Foreign Investment in Korean Bonds Remains Focused on Japan

By Jang Suna Posted : June 30, 2026, 15:52 Updated : June 30, 2026, 15:52
[Photo by ChatGPT]
Since being included in the World Government Bond Index (WGBI), foreign net purchases of South Korean government bonds have exceeded 30 trillion won, with a significant portion coming from Japanese funds. Concerns have been raised that an excessive reliance on a specific country could lead to domestic bond yields being influenced by foreign factors.

According to the Ministry of Economy and Finance on June 30, from March 30 to June 26, foreign net purchases of government bonds totaled 30.7 trillion won, an increase from 28 trillion won during the same period last year.

In the three months following WGBI inclusion, Japanese funds accounted for a net inflow of 9.2 trillion won, nearly 30% of the total net purchases. Monthly inflows remained steady, with 3.1 trillion won in April, 2.9 trillion won in May, and 3.2 trillion won in June.

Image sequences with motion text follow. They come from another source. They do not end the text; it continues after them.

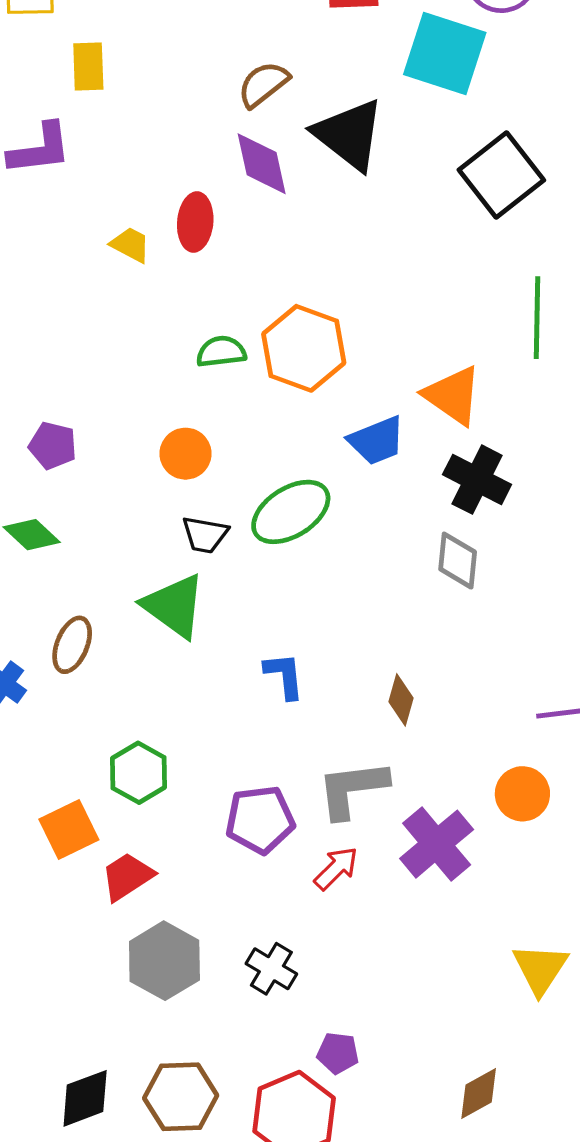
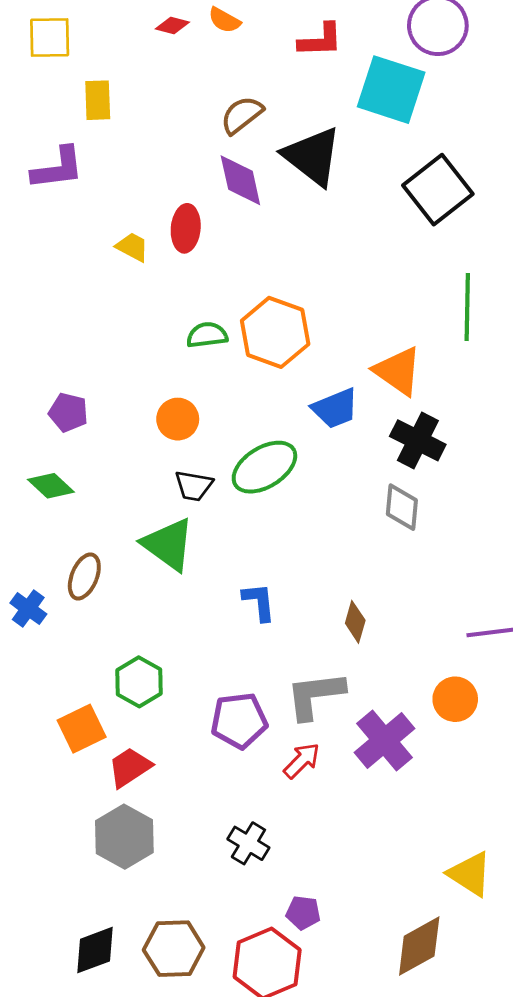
gray hexagon: (164, 961) -> (124, 837), moved
yellow triangle: (540, 969) -> (470, 874), moved, turned -30
brown diamond: (479, 1093) -> (419, 946), size x1.4

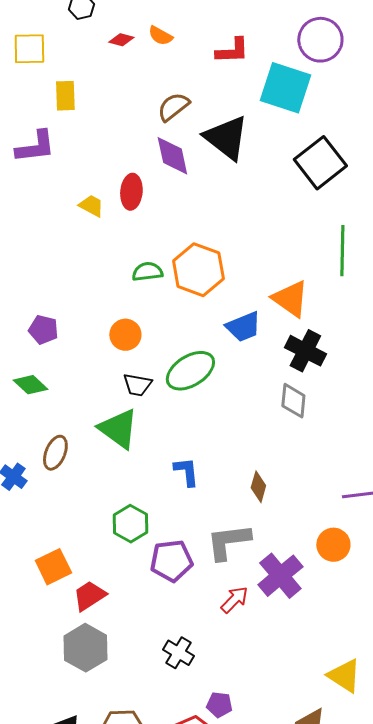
green hexagon: (139, 682) -> (130, 524), moved
red arrow: (302, 761) -> (234, 600), moved

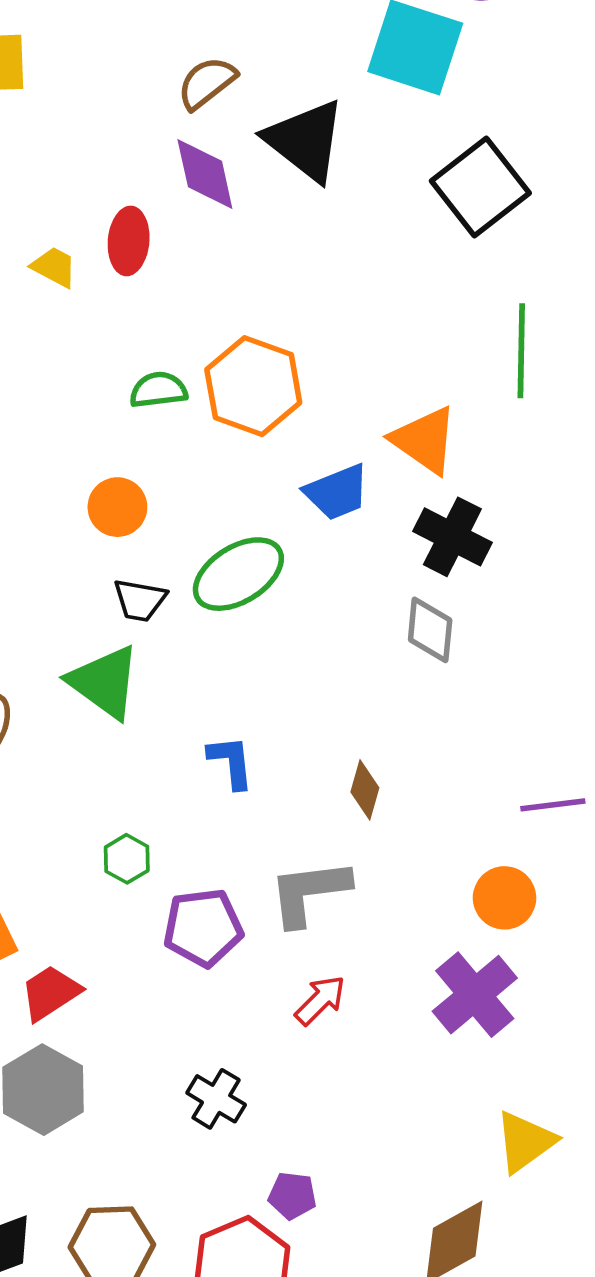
green hexagon: (130, 524) -> (127, 859), size x0.7
purple cross: (280, 576) -> (475, 995), moved
yellow triangle: (344, 676) -> (525, 1142), turned 51

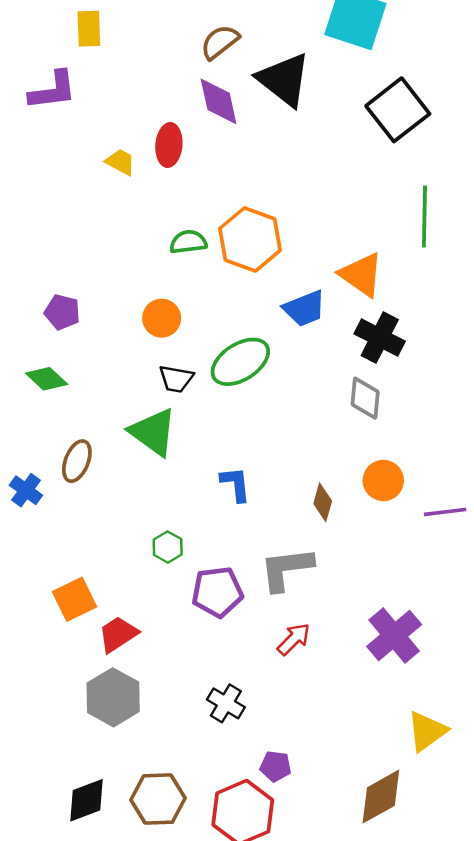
orange circle: (505, 898) -> (383, 480), moved

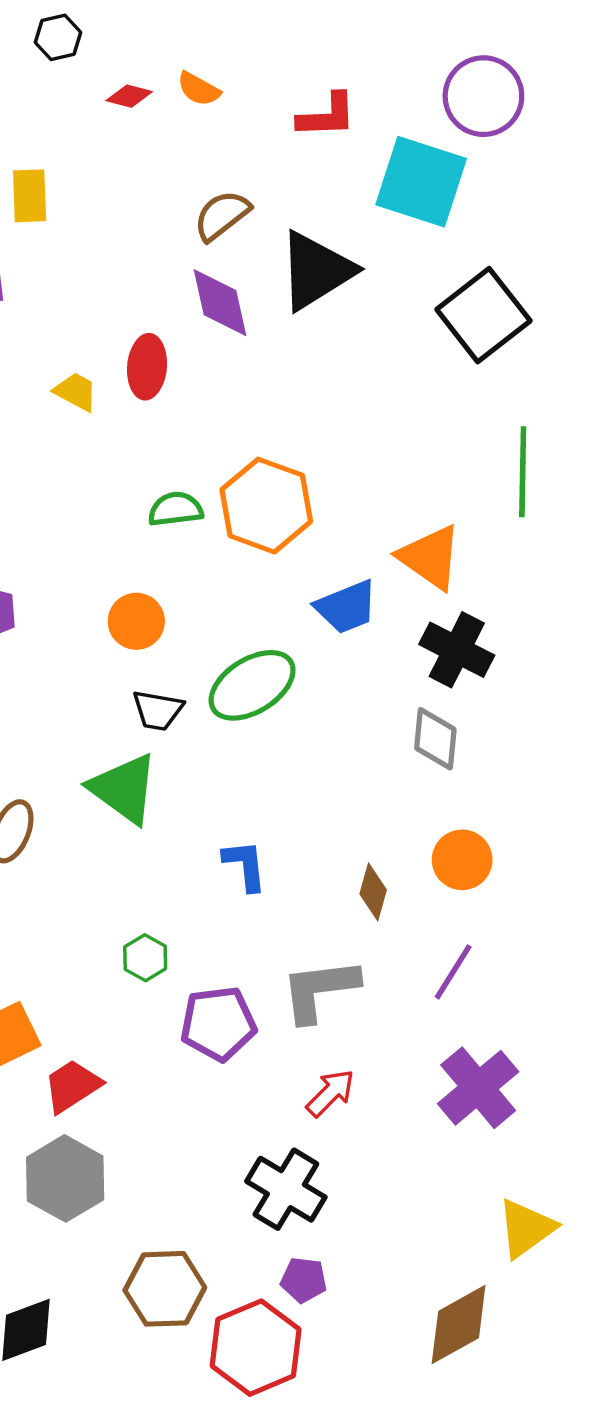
black triangle: (284, 80) -> (316, 271), turned 50
purple line: (445, 512) -> (453, 972), moved, turned -51
black cross: (226, 703) -> (286, 1189), moved, size x1.4
brown hexagon: (158, 799) -> (165, 1289), moved

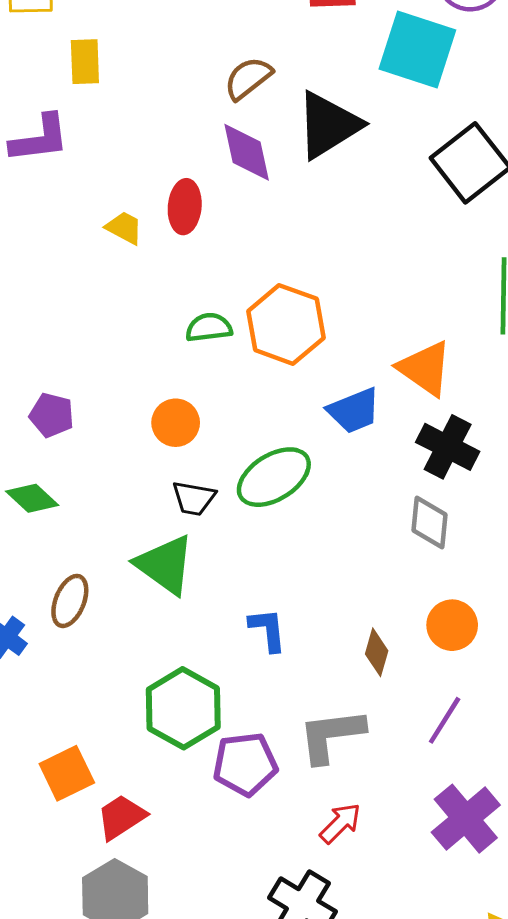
green hexagon: (145, 958) -> (183, 708), size x2.0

Japan's holdings of South Korean government bonds have also surged to approximately $4.87 billion, a tenfold increase compared to the end of May last year. The balance of government bonds held by Japanese investors grew from 900 billion won at the end of March to 10.1 trillion won as of June 26. The government has actively sought to attract Japanese investors, holding investment briefings in Tokyo for major pension funds, which has accelerated the influx of funds.

A ministry official stated, "Despite increased volatility in government bond yields, foreign net purchases continued from April to June following WGBI inclusion. Various types of investors, including central banks, investment banks, and international organizations, have maintained a steady inflow of foreign funds."

Market analysts believe that the high proportion of Japanese funds does not significantly raise concerns about short-term withdrawals. Much of the Japanese investment is considered passive capital aimed at adjusting to the WGBI inclusion, or it has a medium- to long-term investment nature, limiting the likelihood of sudden exits typical of short-term borrowing.

Park Sang-hyun, a researcher at iM Investment & Securities, noted, "Japanese funds should be viewed as capital that has entered to fill a certain quota due to WGBI inclusion. Since it is characterized more by medium- to long-term investments rather than short-term loans, the high proportion of Japanese funds alone does not pose a risk of rapidly increasing domestic bond market yields."

However, potential changes in interest rates by the Bank of Japan or fluctuations in yen hedging costs are seen as direct factors influencing Japanese investment in domestic bonds. If interest rates rise in Japan, the relative attractiveness of investing in won-denominated bonds could diminish, which could translate into volatility in domestic yields given the current structure's high reliance on specific countries.

Concerns have also been raised that if the effects of WGBI inclusion are limited to initial passive inflows from Japan, the additional inflow of active global investors, who are sensitive to interest rates, exchange rates, and hedging costs, may be slow, potentially reducing future purchasing power.

Kim Jeong-sik, an emeritus professor at Yonsei University, stated, "Currently, Japanese funds have a strong long-term investment character, so the likelihood of shaking the market in the short term is low. However, it is important to note that if the proportion of foreign investment from a specific country becomes excessively high in the long term, domestic bond yields could be significantly influenced by the investment decisions of foreign investors."




* This article has been translated by AI.